# Tri power carbs



## jaloi (Sep 23, 2014)

I have an intake for a 66 GTO tri power.Does anyone know of aftermarket carbs that will work,with adapters perhaps? Holley 2 barrels or something?Or a source for stock replacements?Originality isn't a must,as it's going in a Ventura,not a GTO.If I still had a GTO I'd go the original carbs regardless of cost,but since it's a mix match I'll use whatever I can so long as they work.Thanks......


----------



## Roger that (Feb 6, 2010)

There are 2 companies that have done some strange Pontiac tri-pwr things. One is called the Barry Grant Sixshooter (1st pic). Manifold does not look stock. Not sure of the carbs either.

The other company is TMP Carbs which uses the 1966 reproduction manifold but uses other componets to allow Holley carbs to work (2nd Pic).

TMP has a complete unit for sale on ebay: Pontiac Tri Power Three Dueces Six Pack Set Up | eBay


----------



## Roger that (Feb 6, 2010)

Nice little segment on building tri powers from nothing:


----------



## PontiacJim (Dec 29, 2012)

jaloi said:


> I have an intake for a 66 GTO tri power.Does anyone know of aftermarket carbs that will work,with adapters perhaps? Holley 2 barrels or something?Or a source for stock replacements?Originality isn't a must,as it's going in a Ventura,not a GTO.If I still had a GTO I'd go the original carbs regardless of cost,but since it's a mix match I'll use whatever I can so long as they work.Thanks......


You can pick up 3 Rochester 2bbl carbs (make sure they have the larger throttle bores to match your intake and not the smaller carbs -get a gasket for sizing) at most any swap meet or ebay for cheap. I would not pay anymore than $20-$30 tops in good, complete, and working order. Then you can purchase the end carb bases which eliminates the idle mixture screws -many places sell these new. Then get 3 rebuild kits, your linkage, lines, air cleaners, etc..

It should be very reasonable to do it this way as opposed to purchasing either the correct carbs or factory set-up.

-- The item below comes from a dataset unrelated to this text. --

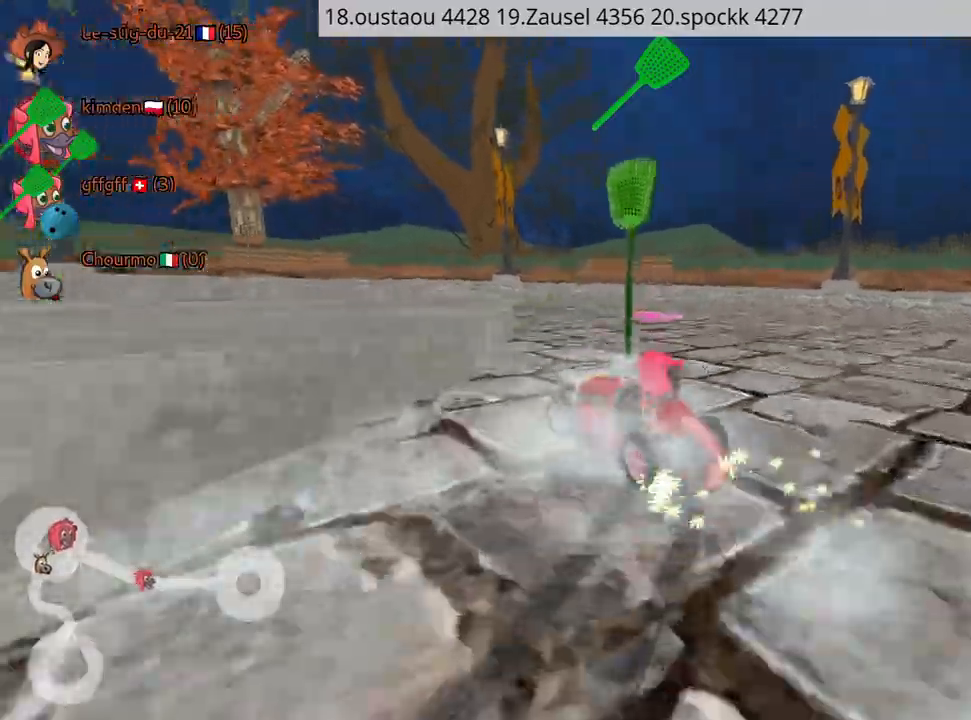
{"keys": ["right"], "events": [[67, "fire", "down"], [200, "fire", "up"], [417, "right", "down"], [434, "up", "up"]]}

Forget the Holley carb set-up unless you have deep pockets.


----------



## geeteeohguy (Feb 2, 2008)

True tripower end carbs also have no choke or provision for one. So, sourcing regular carbs, the chokes would need to be removed, along with the base plate change.


----------



## allpawl66 (May 9, 2008)

Can supply you with 3 non original ready to use carbs. for a very fair price .


----------